Die Uhren hallen her von ferne
teils hell, teils tief, der Jüngling lenkt
den Blick zum Spiegelbild der Sterne,
wo spukhaft, wenn die Flut sich senkt,
ein Schwarm von Köpfen aufwärts drängt.

Jünglinge, Mädchen, Kinder, Greise!...
Neugierig scheinen sie zu sein...
Sie tauchen auf, erst flüsternd leise,
bis sie beginnen laut zu schrein:
"Kommt, weiht die neue Brücke ein!

Wer springt als erster von uns allen?"...
Ein Liebespaar in Weiß erscheint,
schwebt hoch zur Brücke, läßt sich fallen
und ruft umarmt: "Im Tod vereint!
Die Welt war unsrer Liebe feind!"

Und dann steht auf dem Brückenbogen
ein Millionär... Beifall erklingt.
"Die Schuldner haben mich betrogen!
Ich tu das nicht!" - ruft er... und springt.
Aufschäumt die Flut, die ihn verschlingt.

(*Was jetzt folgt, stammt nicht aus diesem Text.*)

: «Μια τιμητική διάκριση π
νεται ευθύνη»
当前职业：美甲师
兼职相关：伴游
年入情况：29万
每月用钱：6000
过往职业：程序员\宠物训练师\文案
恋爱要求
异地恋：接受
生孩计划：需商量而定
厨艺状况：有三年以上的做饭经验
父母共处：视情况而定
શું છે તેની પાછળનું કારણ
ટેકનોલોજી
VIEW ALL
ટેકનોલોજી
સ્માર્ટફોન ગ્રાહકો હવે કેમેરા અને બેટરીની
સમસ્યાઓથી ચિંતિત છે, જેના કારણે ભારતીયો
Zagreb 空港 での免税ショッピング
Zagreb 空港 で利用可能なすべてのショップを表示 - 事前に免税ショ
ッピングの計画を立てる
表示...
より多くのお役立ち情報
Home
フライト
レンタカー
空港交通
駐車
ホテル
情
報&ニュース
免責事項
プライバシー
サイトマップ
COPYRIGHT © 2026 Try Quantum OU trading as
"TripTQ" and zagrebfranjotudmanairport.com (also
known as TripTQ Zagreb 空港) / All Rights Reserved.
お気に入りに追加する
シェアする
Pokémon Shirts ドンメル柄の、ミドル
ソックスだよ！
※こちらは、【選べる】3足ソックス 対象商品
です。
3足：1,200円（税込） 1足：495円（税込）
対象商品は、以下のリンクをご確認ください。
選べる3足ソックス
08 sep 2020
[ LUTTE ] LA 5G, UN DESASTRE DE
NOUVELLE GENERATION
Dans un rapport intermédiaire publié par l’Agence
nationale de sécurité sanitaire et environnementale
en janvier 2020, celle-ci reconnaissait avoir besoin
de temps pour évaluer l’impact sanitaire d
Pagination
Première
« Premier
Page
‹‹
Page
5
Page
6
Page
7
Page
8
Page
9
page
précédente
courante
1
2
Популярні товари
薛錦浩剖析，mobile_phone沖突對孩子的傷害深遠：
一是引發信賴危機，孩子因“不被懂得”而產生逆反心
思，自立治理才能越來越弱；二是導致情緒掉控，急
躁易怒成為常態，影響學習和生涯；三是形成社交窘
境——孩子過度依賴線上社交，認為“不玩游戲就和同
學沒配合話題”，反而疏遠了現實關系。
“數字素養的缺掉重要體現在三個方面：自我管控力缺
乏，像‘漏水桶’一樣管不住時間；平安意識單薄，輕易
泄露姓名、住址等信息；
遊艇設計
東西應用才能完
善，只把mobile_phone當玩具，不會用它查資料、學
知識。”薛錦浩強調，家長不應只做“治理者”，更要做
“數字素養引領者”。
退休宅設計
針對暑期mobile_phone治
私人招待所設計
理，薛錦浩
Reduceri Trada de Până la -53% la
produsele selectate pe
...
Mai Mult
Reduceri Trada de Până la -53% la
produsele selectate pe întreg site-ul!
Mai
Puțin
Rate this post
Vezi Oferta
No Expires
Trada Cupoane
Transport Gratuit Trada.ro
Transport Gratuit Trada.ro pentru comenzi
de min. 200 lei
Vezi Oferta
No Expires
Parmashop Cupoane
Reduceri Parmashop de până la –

Der dritte tritt an die Barriere.
"Ein Wechsel platzte mir! Ich hab
verpaßt den Zahltag! Meine Ehre
ist hin! Ich wasch die Schande ab!"
- stöhnt er - und stürzt ins Wellengrab.

Die Wellen kreiseln, und der vierte,
ein Jüngling, sprungentschlossen spricht:
"Als ich die Prima absolvierte,
ging aus das Geld mir armen Wicht,
Kredit jedoch bekam ich nicht!"

Ein würdiger Greis mit weißen Haaren
schleppt sich zur Brücke nun hinauf:
"Zu lang zog ich den Lebenskarren,
der Lohn blieb aus, ich geb es auf!
Strom, nimm mich hin in deinen Lauf!"

Gelangweilt klagt dann ihre Leiden
ein Dämchen, zart geschminkt und fein:
"Ich hab es satt, mich umzukleiden
für andere tagaus, tagein!",
und stürzt sich in den Strom hinein.

Drauf steigt mit protzigem Gehabe
steifbeinig ein Skelett empor,
und knarrt: "Vor meinem Marschallstabe
floh selbst Napoleon, dieser Tor!" -
"Der Narr!" - raunt rings der Toten Chor.

Ein Bursch in Lumpen hört ihn prahlen,
springt ins Genick ihm, sodaß sie
zusammen in die Fluten fallen.
"Herr Meister" - ruft der Junge - "nie
legst du mich wieder übers Knie!"

"Steinreich war ich, doch jetzt bekommen
mir keinerlei Genüsse mehr!" -
"Die Jüngere hat der Kerl genommen,
so treu ich ihm auch war bisher!"
- Sie klagen, springen kreuz und quer.

"Das Los entschied. Ich hab geschworen
mich selbst zu richten - nun wohlan!" -
"Ich hatte alle Scham verloren,
hab mir dadurch verscherzt den Mann!
Donau, nimm du als Braut mich an!"

Dann, nicht mehr einzeln, nein, in Reihen
springen sie von der Brücke ab,
wirbeln wie Vögel hoch und schreien,
fallen wie Fische stumm hinab,
zum Tod gewillt im Wellengrab.

Schaumkronen steigen wie Fontänen,
Luftblasen quellen rings herauf.
Die Todessüchtigen kreisen, stöhnen
dem Mühlrad gleich hinab, hinauf.
Die Donau nimmt sie alle auf.

Der Jüngling starrt in dies Getümmel,
steht wie betäubt, sieht gar nichts mehr.
Und wilder stets wird das Gewimmel
in pausenloser Wiederkehr.
Jäh reißt der Sog ihn hinterher...

Wer kann dem Wahnsinn widerstehen,
der Hölle Zauber brechen, wer
die Schicksalsuhren rückwärts drehen?...
'Eins' schlägt es dröhnend, dumpf und schwer...
Der Mond sieht Strom und Brücke - leer.